Текст упражнения:
+---+
Я еще раз хочу подчеркнуть, что все то, о чем я говорил, я говорил не из желания поучать; писательское дело — дело, как ни в какой другой сфере, сугубо индивидуальное. Только прошедшие через сердце писателя события обретают свою вторую жизнь в искусстве, и каждый литератор — тем он и интересен, что по-своему видит, понимает и оценивает жизнь. Но вместе с тем есть общие категории, которыми определяется общественная значимость и ценность произведений. Талант можно разменять, растворить в мелочах, но можно и приподнять его, если не боясь приниматься за коренные проблемы жизни, за темы крупные, за решение тех вопросов, какие решают сегодня партия и народ. Сказать об этом нужно и важно именно сегодня — как напутствие молодым в нашем общем теперь литературном деле.
+---+
Исходные данные:
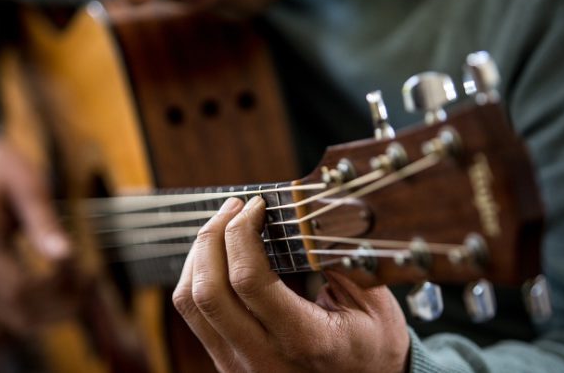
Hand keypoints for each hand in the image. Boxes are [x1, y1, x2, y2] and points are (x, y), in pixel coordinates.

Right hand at [0, 136, 88, 330]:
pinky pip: (13, 309)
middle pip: (21, 310)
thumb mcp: (29, 188)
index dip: (60, 287)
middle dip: (62, 303)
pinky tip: (67, 284)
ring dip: (55, 309)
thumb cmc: (1, 171)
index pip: (22, 287)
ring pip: (18, 317)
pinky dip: (43, 305)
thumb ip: (45, 223)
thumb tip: (67, 256)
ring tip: (85, 283)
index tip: (89, 271)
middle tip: (94, 281)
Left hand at [173, 196, 409, 372]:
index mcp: (306, 341)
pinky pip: (195, 316)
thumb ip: (338, 259)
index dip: (243, 233)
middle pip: (208, 291)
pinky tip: (217, 255)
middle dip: (213, 236)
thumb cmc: (373, 343)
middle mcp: (264, 358)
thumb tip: (302, 215)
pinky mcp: (229, 362)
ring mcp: (240, 365)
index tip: (257, 205)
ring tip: (222, 226)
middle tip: (234, 207)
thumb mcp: (372, 301)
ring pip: (191, 303)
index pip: (249, 281)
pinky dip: (197, 276)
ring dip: (199, 255)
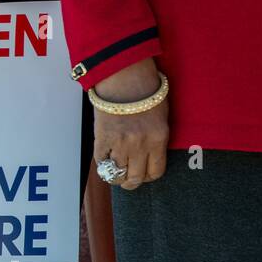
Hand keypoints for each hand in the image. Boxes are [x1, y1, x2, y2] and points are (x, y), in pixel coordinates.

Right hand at [92, 58, 168, 190]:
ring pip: (117, 173)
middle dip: (130, 182)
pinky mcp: (102, 138)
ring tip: (114, 171)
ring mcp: (120, 142)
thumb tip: (148, 160)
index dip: (148, 177)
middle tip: (127, 180)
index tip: (144, 174)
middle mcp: (140, 145)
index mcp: (158, 140)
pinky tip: (105, 160)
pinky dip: (102, 164)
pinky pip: (101, 161)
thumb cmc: (146, 95)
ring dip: (115, 176)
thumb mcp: (161, 119)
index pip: (155, 172)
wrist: (124, 78)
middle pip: (135, 177)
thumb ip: (156, 141)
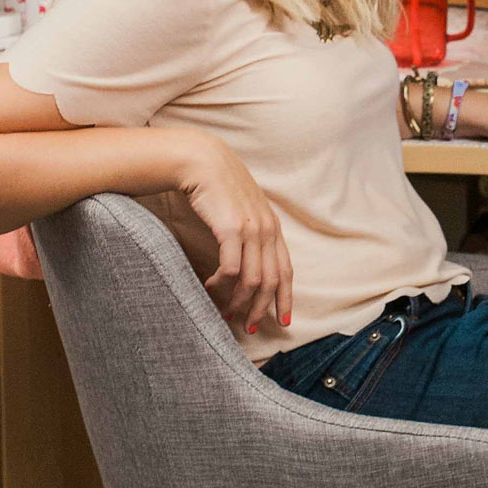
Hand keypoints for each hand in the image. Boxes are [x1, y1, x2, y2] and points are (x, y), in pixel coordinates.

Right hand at [176, 133, 293, 333]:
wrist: (201, 161)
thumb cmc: (217, 187)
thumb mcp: (242, 210)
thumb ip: (250, 232)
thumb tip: (247, 261)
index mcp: (273, 227)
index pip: (286, 270)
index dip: (285, 298)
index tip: (282, 322)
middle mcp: (268, 230)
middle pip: (271, 281)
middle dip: (260, 308)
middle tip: (247, 326)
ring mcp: (252, 229)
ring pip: (253, 280)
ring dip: (238, 301)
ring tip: (225, 312)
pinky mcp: (231, 229)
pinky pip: (232, 269)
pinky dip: (221, 284)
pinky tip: (210, 287)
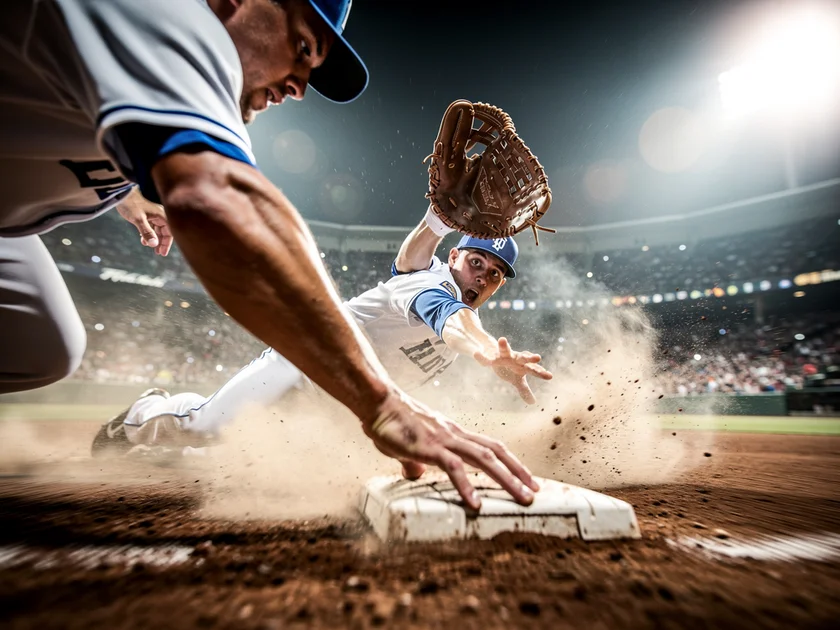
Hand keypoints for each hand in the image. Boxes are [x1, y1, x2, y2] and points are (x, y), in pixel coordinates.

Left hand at [117, 189, 173, 255]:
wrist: (121, 193)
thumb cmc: (131, 204)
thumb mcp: (138, 219)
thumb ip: (147, 232)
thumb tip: (154, 245)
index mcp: (162, 215)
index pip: (169, 232)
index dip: (166, 244)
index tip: (162, 253)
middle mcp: (160, 215)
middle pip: (165, 232)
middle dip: (161, 242)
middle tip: (158, 253)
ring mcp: (154, 215)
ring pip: (158, 229)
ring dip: (154, 239)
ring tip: (149, 246)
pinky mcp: (147, 214)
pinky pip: (152, 226)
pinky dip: (148, 233)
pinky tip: (142, 239)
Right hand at [363, 388, 539, 509]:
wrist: (378, 403)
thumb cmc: (391, 423)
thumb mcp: (408, 447)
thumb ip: (416, 461)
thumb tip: (416, 474)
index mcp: (453, 435)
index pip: (490, 447)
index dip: (511, 462)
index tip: (526, 479)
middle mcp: (455, 435)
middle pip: (495, 452)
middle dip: (518, 473)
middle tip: (535, 493)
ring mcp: (444, 440)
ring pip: (484, 459)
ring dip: (507, 479)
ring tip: (522, 499)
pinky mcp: (429, 447)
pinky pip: (453, 467)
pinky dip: (467, 486)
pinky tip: (476, 504)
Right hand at [473, 337, 552, 403]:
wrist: (495, 355)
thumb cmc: (509, 368)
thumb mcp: (516, 380)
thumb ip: (524, 390)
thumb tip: (533, 402)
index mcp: (522, 366)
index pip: (533, 370)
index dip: (540, 372)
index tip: (549, 376)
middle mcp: (514, 358)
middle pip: (523, 358)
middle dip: (530, 358)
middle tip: (538, 358)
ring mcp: (502, 355)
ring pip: (504, 349)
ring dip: (503, 345)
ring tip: (501, 339)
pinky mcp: (490, 356)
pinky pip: (485, 357)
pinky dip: (480, 356)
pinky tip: (476, 353)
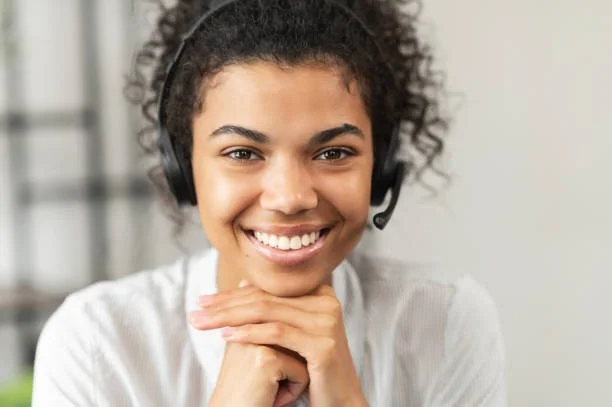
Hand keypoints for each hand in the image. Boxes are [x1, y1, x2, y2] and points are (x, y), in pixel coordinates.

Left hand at [189, 280, 366, 406]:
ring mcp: (326, 321)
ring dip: (229, 316)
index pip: (268, 288)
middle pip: (266, 298)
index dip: (233, 293)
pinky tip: (225, 336)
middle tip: (196, 309)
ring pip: (267, 311)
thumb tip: (240, 282)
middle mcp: (326, 302)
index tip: (204, 300)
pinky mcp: (323, 343)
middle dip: (225, 304)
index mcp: (320, 294)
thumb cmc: (312, 370)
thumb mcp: (291, 334)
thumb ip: (272, 308)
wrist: (340, 402)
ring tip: (203, 323)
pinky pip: (277, 333)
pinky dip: (248, 333)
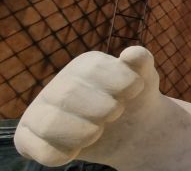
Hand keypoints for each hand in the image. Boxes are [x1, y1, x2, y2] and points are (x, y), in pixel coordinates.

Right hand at [14, 46, 159, 166]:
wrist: (132, 132)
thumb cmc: (135, 100)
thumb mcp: (145, 78)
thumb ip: (142, 62)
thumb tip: (132, 54)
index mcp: (86, 65)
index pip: (95, 69)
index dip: (122, 85)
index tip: (133, 93)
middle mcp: (58, 84)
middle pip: (68, 95)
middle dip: (102, 109)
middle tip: (115, 114)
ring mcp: (40, 111)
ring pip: (48, 123)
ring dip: (82, 132)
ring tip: (97, 131)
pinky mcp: (29, 137)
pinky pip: (33, 148)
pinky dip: (59, 154)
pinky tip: (76, 150)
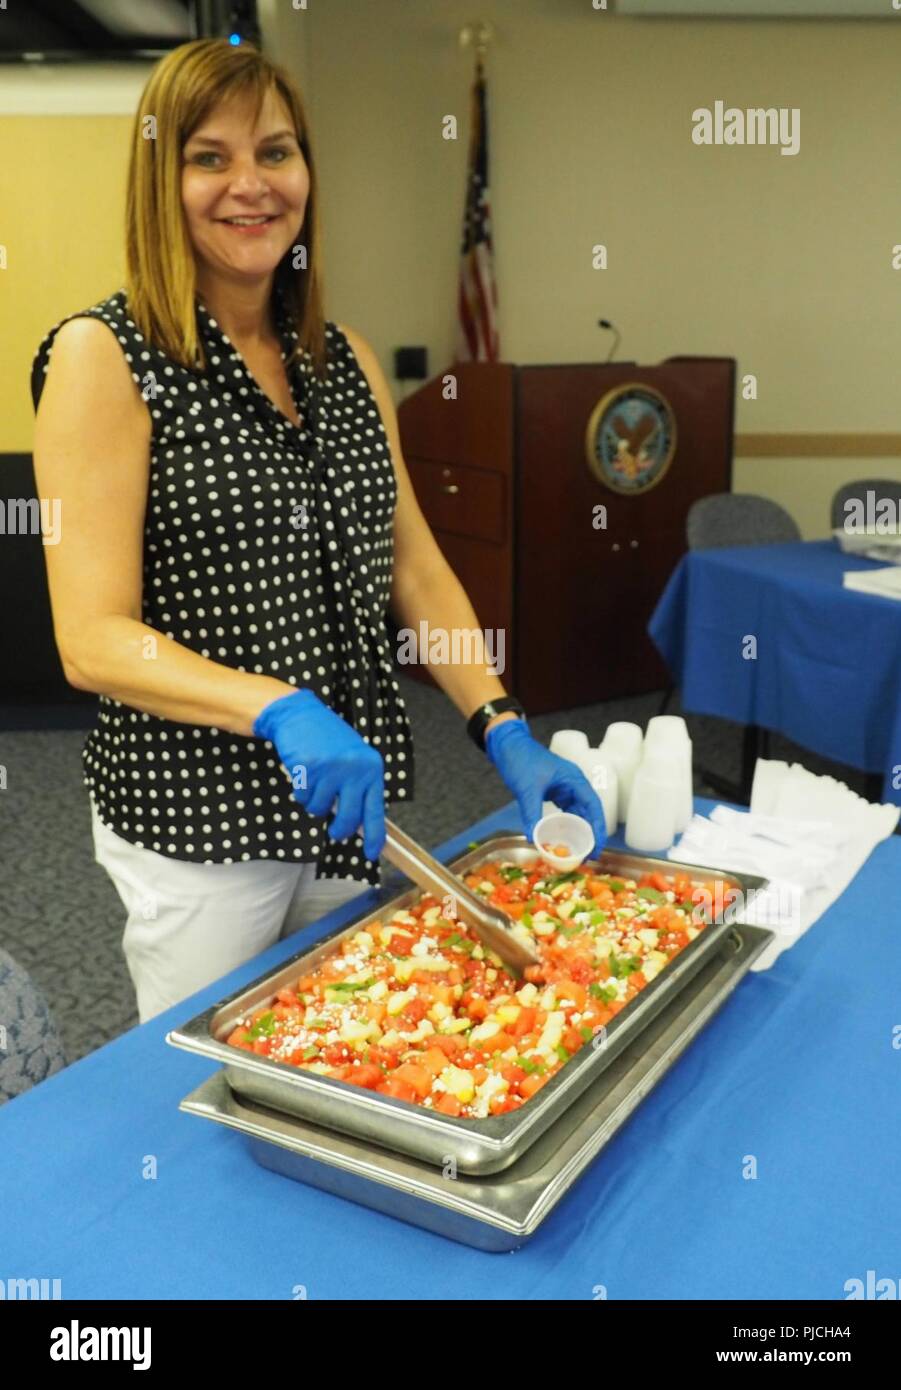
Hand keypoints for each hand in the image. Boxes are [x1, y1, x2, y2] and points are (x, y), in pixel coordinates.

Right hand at [253, 689, 385, 859]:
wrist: (299, 715)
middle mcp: (355, 769)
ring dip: (314, 803)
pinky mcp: (309, 768)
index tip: (372, 854)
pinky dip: (301, 792)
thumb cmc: (327, 740)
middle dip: (340, 831)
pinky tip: (303, 774)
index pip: (376, 810)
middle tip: (335, 833)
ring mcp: (332, 768)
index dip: (374, 836)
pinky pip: (304, 798)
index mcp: (371, 768)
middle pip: (348, 818)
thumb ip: (359, 788)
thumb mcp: (353, 760)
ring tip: (315, 782)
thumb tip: (362, 825)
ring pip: (321, 809)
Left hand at [484, 718, 607, 855]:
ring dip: (577, 830)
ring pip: (576, 813)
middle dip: (590, 834)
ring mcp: (563, 788)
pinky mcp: (553, 792)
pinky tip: (561, 837)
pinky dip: (564, 824)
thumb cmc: (520, 759)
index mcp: (574, 780)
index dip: (598, 827)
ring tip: (577, 850)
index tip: (597, 847)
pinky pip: (563, 812)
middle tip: (588, 855)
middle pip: (588, 812)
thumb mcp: (527, 788)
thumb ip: (531, 813)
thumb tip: (532, 838)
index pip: (593, 806)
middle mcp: (573, 785)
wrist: (507, 744)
+---+
Задание:
Проверьте, соответствуют ли тексту о писательском деле следующие утверждения. На каждое ответьте «да» или «нет» и приведите дословно слова текста, которые это решают.
1. Автор говорил обо всем этом из желания поучать.
2. Писательское дело автор называет сугубо индивидуальным.
3. По словам автора, талант нельзя растворить в мелочах.

Ответ:
1. Нет: «я говорил не из желания поучать».
2. Да: «писательское дело — дело, как ни в какой другой сфере, сугубо индивидуальное».
3. Нет: «Талант можно разменять, растворить в мелочах».